🤖 AI Summary
High-dimensional data—such as biological or image datasets—often exhibit substantial intra-class variance and nonlinear manifold structures, which challenge existing dimensionality reduction methods in effectively separating clusters and resolving subclusters. To address this, this work proposes MAPLE, a method that enhances UMAP’s manifold modeling capability through self-supervised learning and introduces Maximum-Margin Capacity Representations (MMCRs) to compress variance among locally similar points while amplifying dissimilarities between distinct ones.
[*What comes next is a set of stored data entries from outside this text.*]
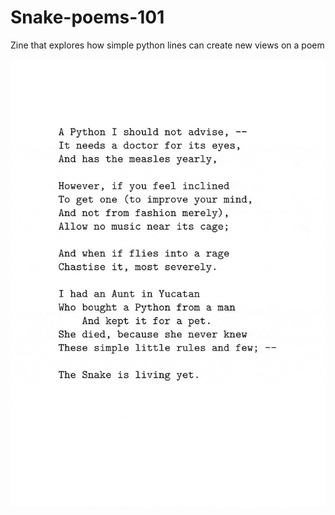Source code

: # Snake-poems-101
Zine that explores how simple python lines can create new views on a poem

![](poem-output.gif)
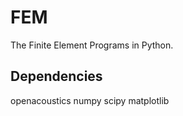 FEM
===

The Finite Element Programs in Python.

Dependencies
------------

openacoustics
numpy
scipy
matplotlib
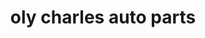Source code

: ---
title: "oly charles auto parts"
url: /route-nationale-descahos/oly-charles-auto-parts/
shop: Reifen
---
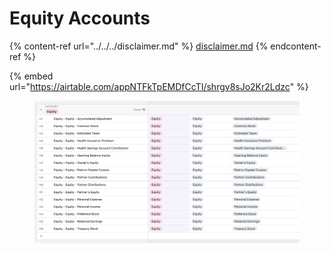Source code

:# Equity Accounts

{% content-ref url="../../../disclaimer.md" %}
[disclaimer.md](../../../disclaimer.md)
{% endcontent-ref %}

{% embed url="https://airtable.com/appNTFkTpEMDfCcTI/shrgv8sJo2Kr2Ldzc" %}

<figure><img src="../../../.gitbook/assets/Equity Accounts" alt=""><figcaption></figcaption></figure>
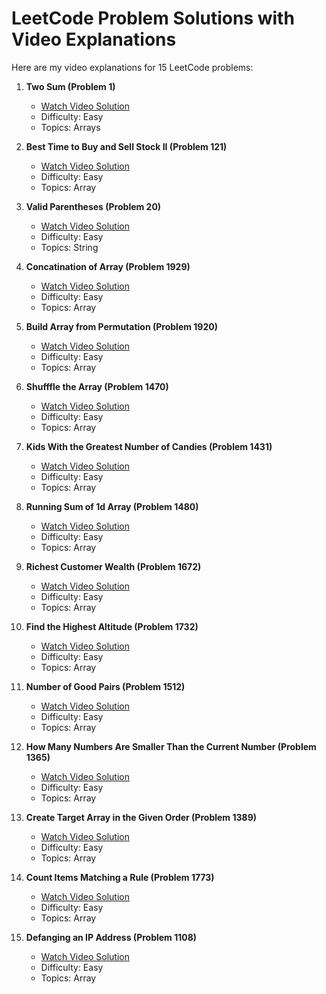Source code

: # LeetCode Problem Solutions with Video Explanations

Here are my video explanations for 15 LeetCode problems:

1. **Two Sum (Problem 1)**
   - [Watch Video Solution](https://youtu.be/dOd1MacfSos?si=Uyb11ZSy08EJ_v2K)
   - Difficulty: Easy
   - Topics: Arrays

2. **Best Time to Buy and Sell Stock II (Problem 121)**
   - [Watch Video Solution](https://youtu.be/U7ZI9uCFkjA?si=K943Lj6dN6dKFrgp)
   - Difficulty: Easy
   - Topics: Array

3. **Valid Parentheses (Problem 20)**
   - [Watch Video Solution](https://youtu.be/YvAkd7DXt0o?si=DMxmxagPzouDIhSe)
   - Difficulty: Easy
   - Topics: String

4. **Concatination of Array (Problem 1929)**
   - [Watch Video Solution](https://youtu.be/mSQ8fe39-Mo?si=jM8L3V11YhYcwkvv)
   - Difficulty: Easy
   - Topics: Array

5. **Build Array from Permutation (Problem 1920)**
   - [Watch Video Solution](https://youtu.be/XsG5IgYHkD8?si=EdMGrY3TLlW432xV)
   - Difficulty: Easy
   - Topics: Array

6. **Shufffle the Array (Problem 1470)**
   - [Watch Video Solution](https://youtu.be/m9sCdi5FZR8?si=tJ78qSVlZZBbCNeo)
   - Difficulty: Easy
   - Topics: Array

7. **Kids With the Greatest Number of Candies (Problem 1431)**
   - [Watch Video Solution](https://youtu.be/iFmrrqcvnxY?si=pelYqKfpBjsPKoRb)
   - Difficulty: Easy
   - Topics: Array

8. **Running Sum of 1d Array (Problem 1480)**
   - [Watch Video Solution](https://youtu.be/sEuyFB_RWGs?si=cXUmaxPcjaK6DDr-)
   - Difficulty: Easy
   - Topics: Array

9. **Richest Customer Wealth (Problem 1672)**
   - [Watch Video Solution](https://youtu.be/Hdse6yl0-pM?si=k0jl8coQBVUnp7ZO)
   - Difficulty: Easy
   - Topics: Array

10. **Find the Highest Altitude (Problem 1732)**
    - [Watch Video Solution](https://youtu.be/otZNXuaLIzA?si=KYksv5LzPNjMKAhl)
    - Difficulty: Easy
    - Topics: Array

11. **Number of Good Pairs (Problem 1512)**
    - [Watch Video Solution](https://youtu.be/jHmCB5Lc3AI?si=Sr0LcXt4Cb1vuaDY)
    - Difficulty: Easy
    - Topics: Array

12. **How Many Numbers Are Smaller Than the Current Number (Problem 1365)**
    - [Watch Video Solution](https://youtu.be/b_QSSa3yhkE?si=8abpj5AH65CwrhC0)
    - Difficulty: Easy
    - Topics: Array

13. **Create Target Array in the Given Order (Problem 1389)**
    - [Watch Video Solution](https://youtu.be/OWv2iAKwSUk?si=yZj32KSF3fiv2vNd)
    - Difficulty: Easy
    - Topics: Array

14. **Count Items Matching a Rule (Problem 1773)**
    - [Watch Video Solution](https://youtu.be/zuOH0KDpal0?si=9pK7iOzKvIzWMssh)
    - Difficulty: Easy
    - Topics: Array

15. **Defanging an IP Address (Problem 1108)**
    - [Watch Video Solution](https://youtu.be/8M2M-hy7A8s?si=7JCtt2NxBFQ3xahi)
    - Difficulty: Easy
    - Topics: Array


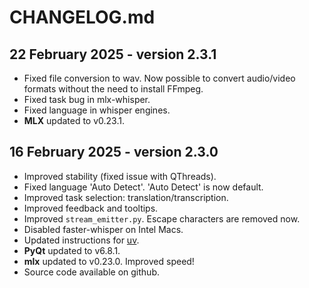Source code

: # CHANGELOG.md

## 22 February 2025 - version 2.3.1

- Fixed file conversion to wav. Now possible to convert audio/video formats without the need to install FFmpeg.
- Fixed task bug in mlx-whisper.
- Fixed language in whisper engines.
- **MLX** updated to v0.23.1.

## 16 February 2025 - version 2.3.0

- Improved stability (fixed issue with QThreads).
- Fixed language 'Auto Detect'. 'Auto Detect' is now default.
- Improved task selection: translation/transcription.
- Improved feedback and tooltips.
- Improved `stream_emitter.py`. Escape characters are removed now.
- Disabled faster-whisper on Intel Macs.
- Updated instructions for [uv](https://github.com/astral-sh/uv).
- **PyQt** updated to v6.8.1.
- **mlx** updated to v0.23.0. Improved speed!
- Source code available on github.
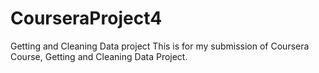 # CourseraProject4
Getting and Cleaning Data project
This is for my submission of Coursera Course, Getting and Cleaning Data Project.
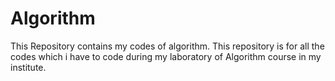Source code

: # Algorithm
This Repository contains my codes of algorithm.
This repository is for all the codes which i have to code during my laboratory of Algorithm course in my institute. 

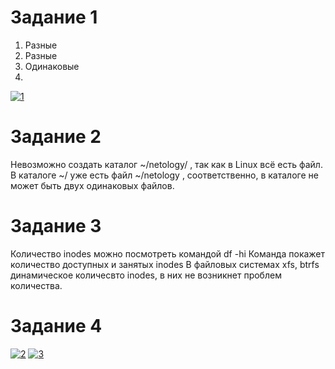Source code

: # Задание 1
  1. Разные
  2. Разные
  3. Одинаковые
  4. 
  <a href="https://ibb.co/mCBLLHG"><img src="https://i.ibb.co/xSsppMD/1.png" alt="1" border="0"></a>
# Задание 2
Невозможно создать каталог ~/netology/ , так как в Linux всё есть файл. В каталоге ~/ уже есть файл ~/netology , соответственно, в каталоге не может быть двух одинаковых файлов.

# Задание 3
Количество inodes можно посмотреть командой df -hi
Команда покажет количество доступных и занятых inodes
В файловых системах xfs, btrfs динамическое количесвто inodes, в них не возникнет проблем количества.

# Задание 4
<a href="https://ibb.co/x3dQ6TJ"><img src="https://i.ibb.co/rvNJHr4/2.png" alt="2" border="0"></a>
<a href="https://ibb.co/M9XrdL6"><img src="https://i.ibb.co/x34WZQH/3.png" alt="3" border="0"></a>

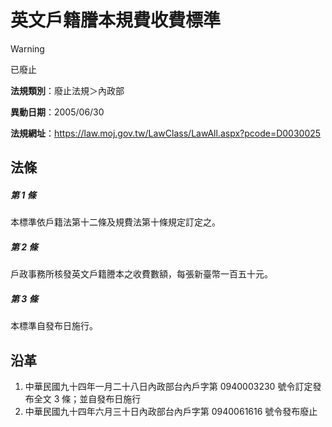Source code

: # 英文戶籍謄本規費收費標準
> [!WARNING]
> 已廢止

**法規類別**：廢止法規＞內政部

**異動日期**：2005/06/30  

**法規網址**：https://law.moj.gov.tw/LawClass/LawAll.aspx?pcode=D0030025



## 法條
##### 第 1 條
本標準依戶籍法第十二條及規費法第十條規定訂定之。

##### 第 2 條
戶政事務所核發英文戶籍謄本之收費數額，每張新臺幣一百五十元。

##### 第 3 條
本標準自發布日施行。

## 沿革
1. 中華民國九十四年一月二十八日內政部台內戶字第 0940003230 號令訂定發布全文 3  條；並自發布日施行
1. 中華民國九十四年六月三十日內政部台內戶字第 0940061616 號令發布廢止
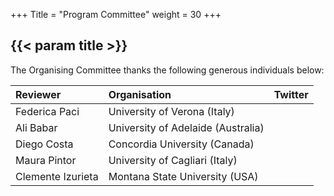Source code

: +++
Title = "Program Committee"
weight = 30
+++

## {{< param title >}}

The Organising Committee thanks the following generous individuals below:






| **Reviewer**		 | **Organisation** 	 | **Twitter**	 	 |
|:---------------|:-------------------|:---------------|
|Federica Paci|University of Verona (Italy)|     |
|Ali Babar|University of Adelaide (Australia)|   |
|Diego Costa|Concordia University (Canada)|      |
|Maura Pintor|University of Cagliari (Italy)|    |
|Clemente Izurieta|Montana State University (USA)||

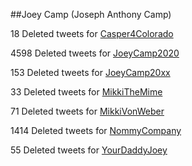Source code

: ##Joey Camp (Joseph Anthony Camp)


18 Deleted tweets for [Casper4Colorado](casper4colorado-deleted.md)

4598 Deleted tweets for [JoeyCamp2020](joeycamp2020-deleted.md)

153 Deleted tweets for [JoeyCamp20xx](joeycamp20xx-deleted.md)

33 Deleted tweets for [MikkiTheMime](mikkithemime-deleted.md)

71 Deleted tweets for [MikkiVonWeber](mikkivonweber-deleted.md)

1414 Deleted tweets for [NommyCompany](nommycompany-deleted.md)

55 Deleted tweets for [YourDaddyJoey](yourdaddyjoey-deleted.md)
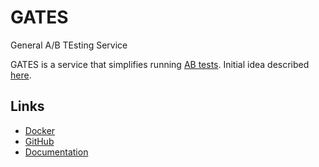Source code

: # GATES
General A/B TEsting Service

GATES is a service that simplifies running [AB tests](https://en.wikipedia.org/wiki/A/B_testing). 
Initial idea described [here](https://docs.google.com/presentation/d/1W7yrz34amUgPIsWgCBX_o52Ra3zzDUZTbVcwtF9LG-g/edit?usp=sharing).


## Links
*   [Docker](https://hub.docker.com/r/atlasanalyticsservice/gates)
*   [GitHub](https://github.com/ATLAS-Analytics/GATES)
*   [Documentation](https://atlas-analytics.github.io/GATES/)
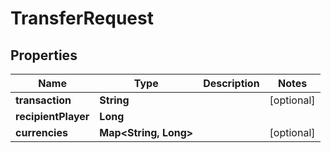 

# TransferRequest


## Properties

| Name | Type | Description | Notes |
|------------ | ------------- | ------------- | -------------|
|**transaction** | **String** |  |  [optional] |
|**recipientPlayer** | **Long** |  |  |
|**currencies** | **Map&lt;String, Long&gt;** |  |  [optional] |



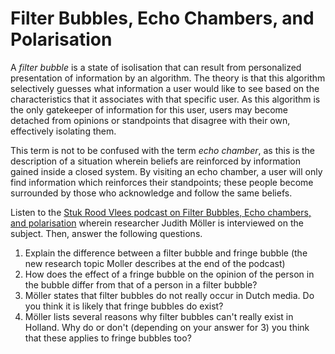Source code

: # Filter Bubbles, Echo Chambers, and Polarisation

A _filter bubble_ is a state of isolisation that can result from personalized presentation of information by an algorithm. The theory is that this algorithm selectively guesses what information a user would like to see based on the characteristics that it associates with that specific user. As this algorithm is the only gatekeeper of information for this user, users may become detached from opinions or standpoints that disagree with their own, effectively isolating them.

This term is not to be confused with the term _echo chamber_, as this is the description of a situation wherein beliefs are reinforced by information gained inside a closed system. By visiting an echo chamber, a user will only find information which reinforces their standpoints; these people become surrounded by those who acknowledge and follow the same beliefs.

Listen to the [Stuk Rood Vlees podcast on Filter Bubbles, Echo chambers, and polarisation](https://soundcloud.com/stukroodvlees/aflevering-51-filterbubbels-echokamers-en-polarisatie-met-judith-moller) wherein researcher Judith Möller is interviewed on the subject. Then, answer the following questions.

1. Explain the difference between a filter bubble and fringe bubble (the new research topic Moller describes at the end of the podcast)
2. How does the effect of a fringe bubble on the opinion of the person in the bubble differ from that of a person in a filter bubble?
3. Möller states that filter bubbles do not really occur in Dutch media. Do you think it is likely that fringe bubbles do exist?
4. Möller lists several reasons why filter bubbles can't really exist in Holland. Why do or don't (depending on your answer for 3) you think that these applies to fringe bubbles too?
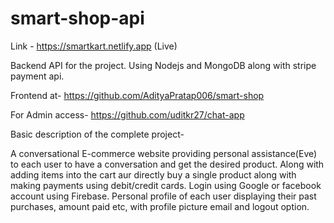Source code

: # smart-shop-api

Link - https://smartkart.netlify.app   (Live)

Backend API for the project. Using Nodejs and MongoDB along with stripe payment api.

Frontend at-  https://github.com/AdityaPratap006/smart-shop


For Admin access-  https://github.com/uditkr27/chat-app











Basic description of the complete project-

A conversational E-commerce website providing personal assistance(Eve) to each user to have a conversation and get the desired product.
Along with adding items into the cart aur directly buy a single product along with making payments using debit/credit cards.
Login using Google or facebook account using Firebase.
Personal profile of each user displaying their past purchases, amount paid etc, with profile picture email and logout option.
This yields a more accurate characterization of low-dimensional manifold geometry. Maintaining computational overhead comparable to UMAP, MAPLE significantly improves inter-cluster separation and subcluster resolution across diverse high-dimensional datasets, producing clearer and more refined visualizations.
📝 Abstract
We present a new nonlinear dimensionality reduction method, MAPLE, that enhances UMAP by improving manifold modeling. MAPLE employs a self-supervised learning approach to more efficiently encode low-dimensional manifold geometry. Central to this approach are maximum manifold capacity representations (MMCRs), which help untangle complex manifolds by compressing variances among locally similar data points while amplifying variance among dissimilar data points. This design is particularly effective for high-dimensional data with substantial intra-cluster variance and curved manifold structures, such as biological or image data. Our qualitative and quantitative evaluations demonstrate that MAPLE can produce clearer visual cluster separations and finer subcluster resolution than UMAP while maintaining comparable computational cost.